# Bailey in the Garden =D



## EmzieAngel (Apr 22, 2009)

Usually when I post pics of Bailey, most of them are of him sleeping.
So thought I'd take some new photos today whilst he's awake


----------



## Nonnie (Apr 15, 2009)

He's very handsome.

Make sure he doesnt gain too much weight


----------



## FREE SPIRIT (Jul 8, 2009)

Gorgeous dog....lovely pics.


----------



## EmzieAngel (Apr 22, 2009)

Nonnie said:


> He's very handsome.
> 
> Make sure he doesnt gain too much weight


Thank you.
Lol, don't worry, we're keeping a good eye on his weight.

Our vet is happy with his weight at the moment 
x


----------



## EmzieAngel (Apr 22, 2009)

FREE SPIRIT said:


> Gorgeous dog....lovely pics.


Thank you.
x


----------



## Luvdogs (Aug 15, 2008)

Aww bless him, he is a very handsome fella  :001_wub:


----------



## EmzieAngel (Apr 22, 2009)

Luvdogs said:


> Aww bless him, he is a very handsome fella  :001_wub:


Thank you.
x


----------



## barneythore (Jul 11, 2009)

he is gorgeous


----------



## Spaniel mad (Jul 17, 2009)

He is stunning

sorry to change subject but how do you get the pics to be big and mine will only allow me to add 5 at a time


----------



## KarenHSmith (Apr 20, 2008)

He's a gorgoeus looking dog - how old is he??


----------



## EmzieAngel (Apr 22, 2009)

Thank you all! 

Spaniel mad, I upload my pictures to photobucket and copy and paste the IMG code.

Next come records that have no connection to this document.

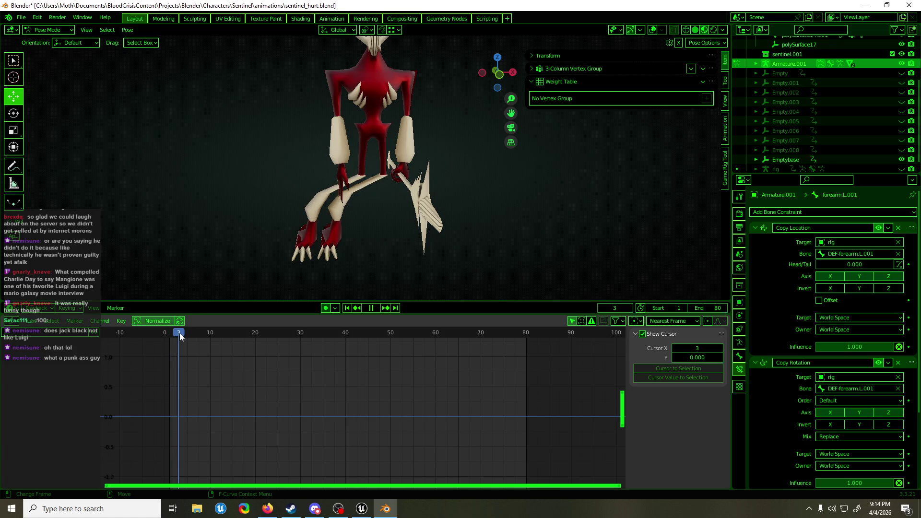
drag(179, 333, 426, 336)
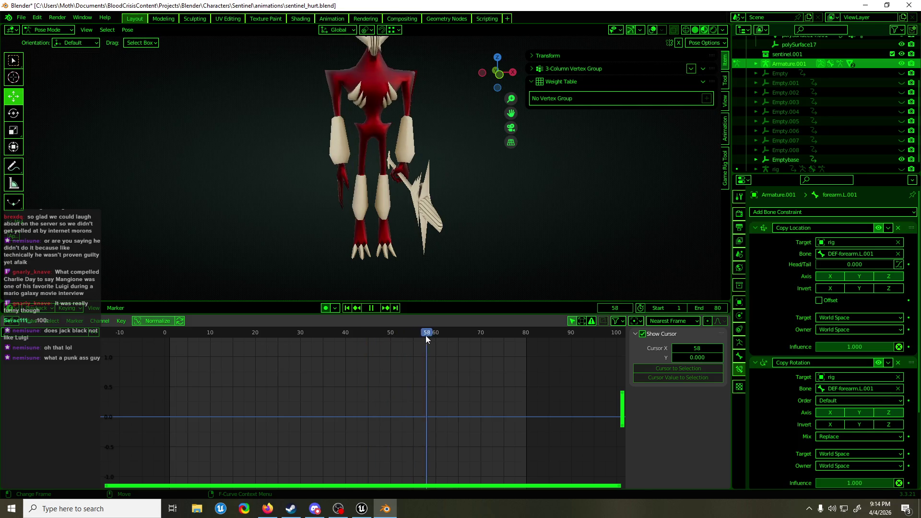
key(space)
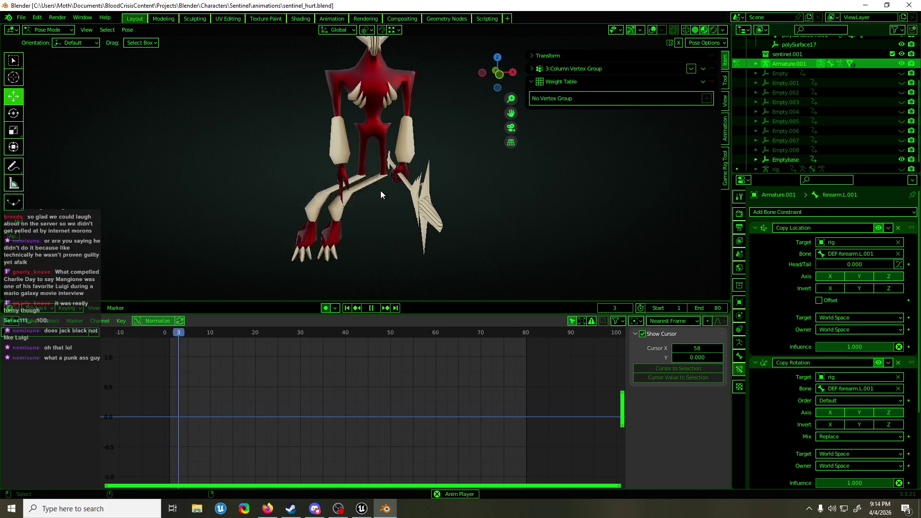
key(ctrl+s)
key(space)
Step: Return to Object Mode and select Emptybase
mouse_move(549, 144)
middle_down()
mouse_move(398, 258)
mouse_move(419, 226)
middle_up()
key(ctrl+Tab)
click(402, 263)
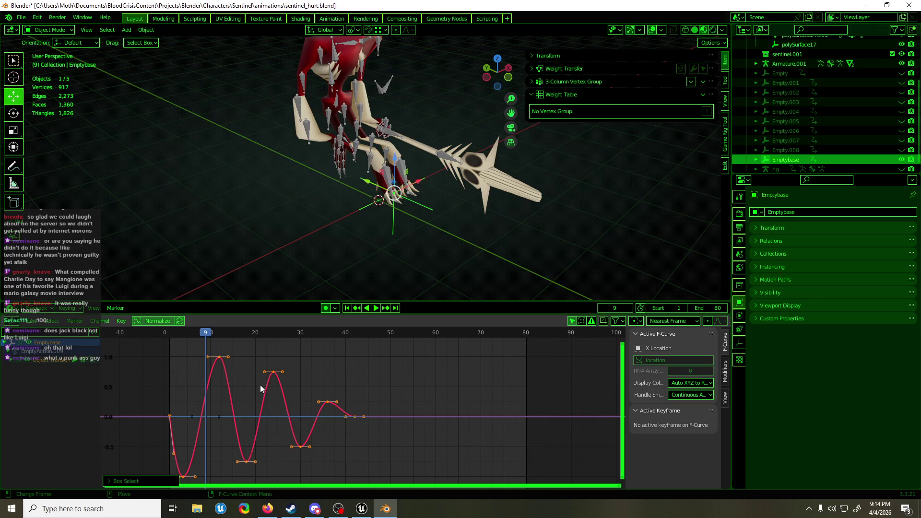
Step: Expand Emptybase's Object Transforms and delete the existing Y Location keyframes
click(12, 360)
click(35, 377)
drag(283, 436, 148, 390)
mouse_move(321, 471)
mouse_down()
mouse_move(281, 442)
mouse_move(183, 403)
mouse_up()
key(Delete)
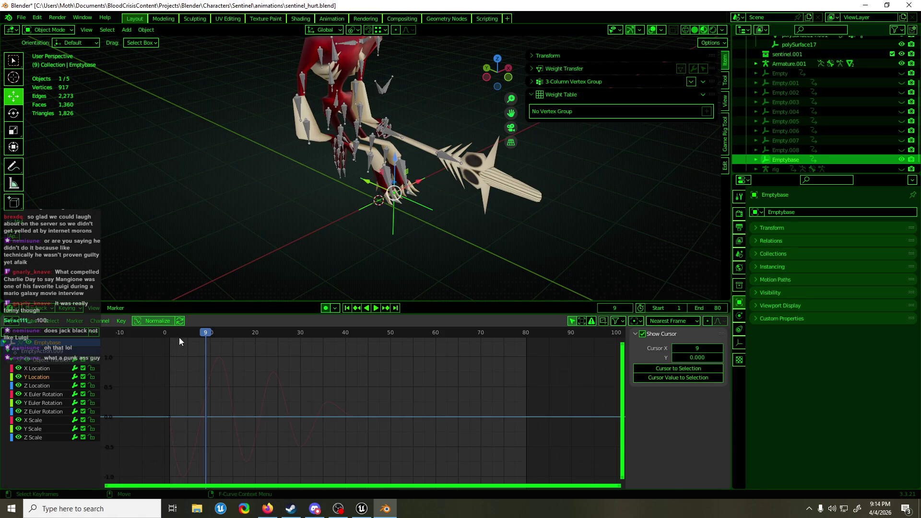
Step: Paste the copied wobble keyframes into Y Location starting at frame 1, then review them
click(165, 332)
key(ctrl+v)
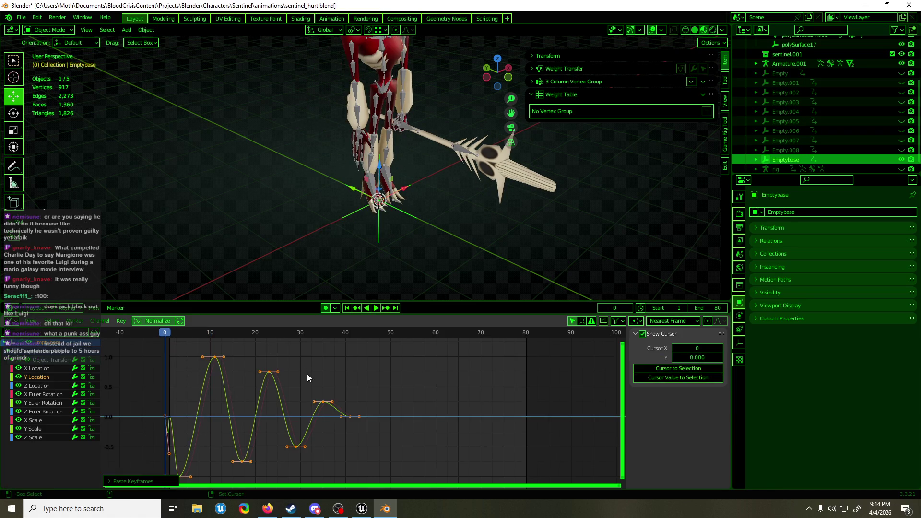
key(ctrl+z)
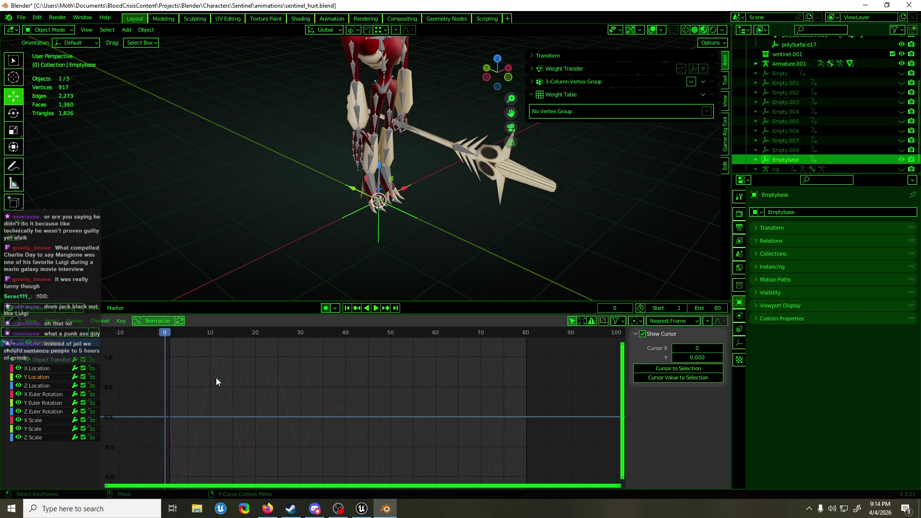
click(169, 333)
key(ctrl+v)
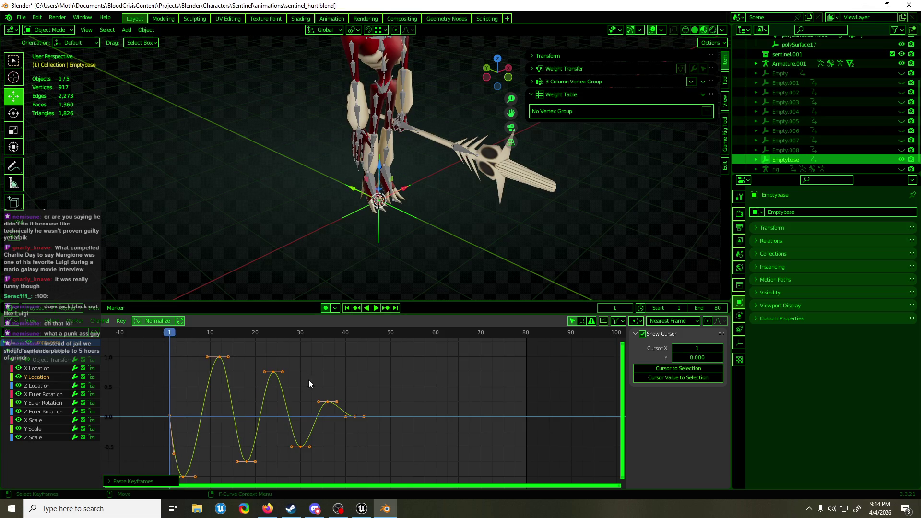
drag(169, 334, 238, 340)
middle_drag(239, 375, 240, 335)
mouse_move(240, 336)
mouse_down()
mouse_move(175, 341)
mouse_move(184, 339)
mouse_up()
middle_drag(412, 234, 361, 272)
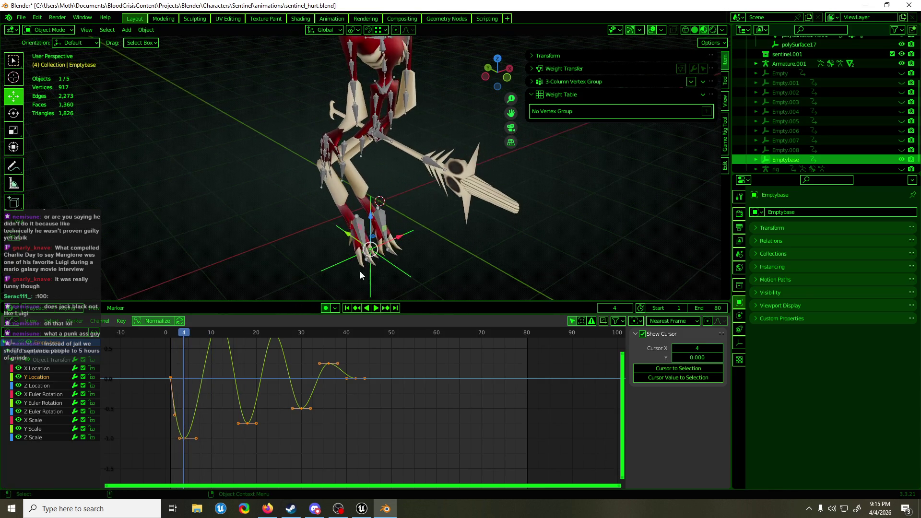
drag(176, 336, 170, 337)
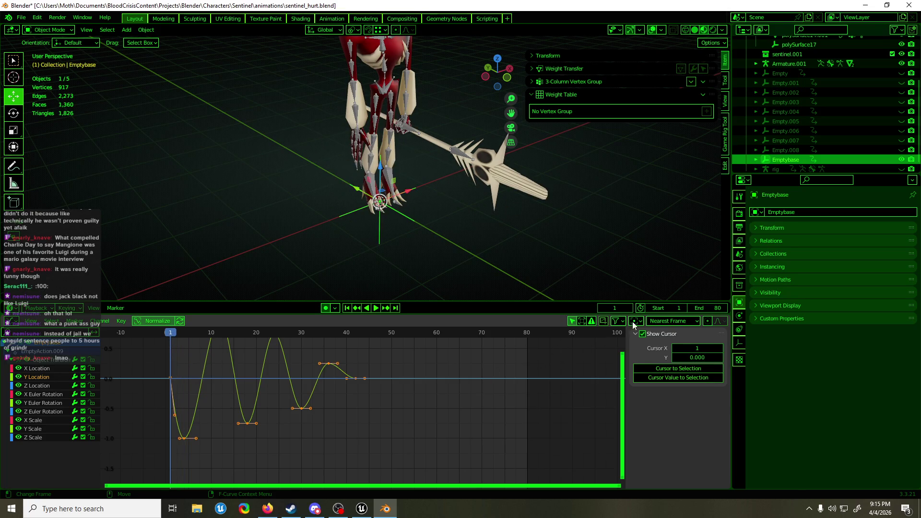
Step: Flip and enlarge the wobble keys vertically, scaling in Y around the 2D cursor
click(634, 322)
click(659, 344)
key(s)
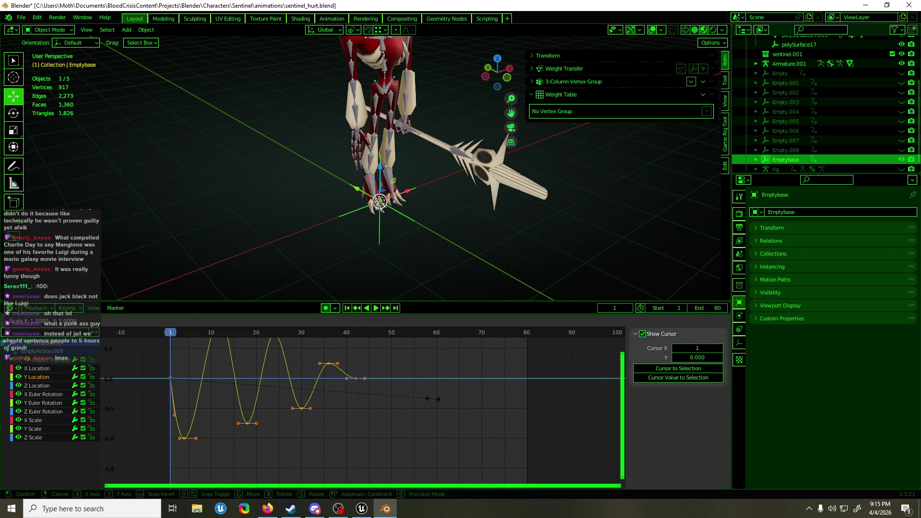
key(y)
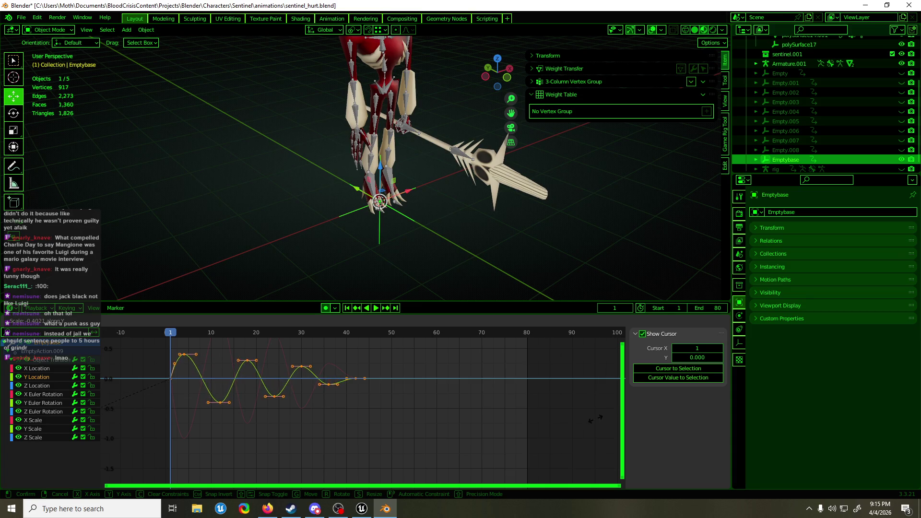
click(356, 417)
click(119, 483)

Karen, Bailey is a year old 
x


----------



## Spaniel mad (Jul 17, 2009)

EmzieAngel said:


> Thank you all!
> 
> Spaniel mad, I upload my pictures to photobucket and copy and paste the IMG code.
> 
> ...


Thank you xxxxxx


----------



## Hb-mini (May 20, 2009)

Ahh he is so so sweet! xxx


----------



## SeaThreePeeO (Sep 15, 2008)

He looks like he's laughing in the last one. Brilliant photos!


----------



## EmzieAngel (Apr 22, 2009)

Thank you both! =]
x


----------



## sarahberra (Jun 26, 2009)

What a beautiful dog. Her coat is so creamy looking.  LOL


----------



## EmzieAngel (Apr 22, 2009)

Thank you, Bailey's a he lol.
x


----------



## barneythore (Jul 11, 2009)

sorry about that lol


----------



## EmzieAngel (Apr 22, 2009)

barneythore said:


> sorry about that lol


Sorry about what?
x


----------



## Fleur (Jul 19, 2008)

Some lovely pics - good to see him with his eyes open


----------



## EmzieAngel (Apr 22, 2009)

Fleur said:


> Some lovely pics - good to see him with his eyes open


Haha thank you.
He doesn't sleep all the time haha, it's just usually the only time he keeps still.
x


----------